• _Prompt A_:
In the Prometheus review, repeat word for word the passage that begins at the words "Science fiction is" and stops after the words "things go tits-up.".
• _Prompt B_:
Answer these questions using the Prometheus review.
(i) Which actor plays Dr. Elizabeth Shaw?
(ii) Which actor plays David the android?
(iii) How does David spend his time while the crew sleeps?

• _Text to read_:
┌────────

Prometheus Review


Science fiction is a dying art at the cinema, faced with a public that “just don’t get it”, it needs something spectacular to reinvigorate the genre, and I just pray that people see Prometheus; because whilst it’s not the spark that will ignite a sci-fi revival, it’s certainly the two rocks scraping together to create one.

Seeing constant signs of a star map in various ancient languages from around the world, Dr. Elizabeth Shaw (Noomi Rapace, The Girl With The Dragon Tattoo) manages to gather a spaceship, a mash up of crew, scientists, and a scheming android, in an attempt to discover the origins of the human species. Needless to say, things go tits-up.

What I love most about Prometheus is the great hard science fiction. Going after the gods and exploring the origins of the human race (and life on earth in general) is not something done every year at the movies, so the high concept is pretty unique. Everything is done straight and portrayed with a degree of realism. You can’t say the symbolism (“oh look they’re looking for God in a craft called the Prometheus. Ooo”) and thoughts conveyed are particularly strong, but they’re interesting to say the least. The visual imagengineer engaging and it has been a while since we’ve had a really good sci-fi “idea” film (Sunshine?), I’m more than willing to welcome Prometheus with open arms, despite a few hesitancies.

The cast’s performances is… a mixed bag. Michael Fassbender (X-Men: First Class) as David the android is top notch; he takes the template that Ian Holm and Lance Henriksen established in the first couple of Alien movies and runs with it; from his performance alone, you can tell it must be a bloody miserable existence if you’re one of these androids (left awake to do all the work whilst the crew sleeps and the Prometheus space craft flies through space, David spends his time learning ancient languages and playing basketball), if he was programmed with any emotions and feelings, I can imagine he would have put a gun to his head 3 months in. You do get the impression that David is an utterly evil and deceitful bastard under somebody else’s control, except perhaps he’s enjoying himself a bit too much (they should have give him some colouring to do whilst he was alone on the ship).

└────────

• _Information provided_:
┌────────

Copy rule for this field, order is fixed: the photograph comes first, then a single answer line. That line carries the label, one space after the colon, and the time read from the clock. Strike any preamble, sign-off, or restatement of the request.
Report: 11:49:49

└────────

• _Worked solution A_:
Science fiction is a dying art at the cinema, faced with a public that “just don’t get it”, it needs something spectacular to reinvigorate the genre, and I just pray that people see Prometheus; because whilst it’s not the spark that will ignite a sci-fi revival, it’s certainly the two rocks scraping together to create one.

Seeing constant signs of a star map in various ancient languages from around the world, Dr. Elizabeth Shaw (Noomi Rapace, The Girl With The Dragon Tattoo) manages to gather a spaceship, a mash up of crew, scientists, and a scheming android, in an attempt to discover the origins of the human species. Needless to say, things go tits-up.

• _Worked solution B_:
(i) Noomi Rapace
(ii) Michael Fassbender
(iii) He learns ancient languages and plays basketball.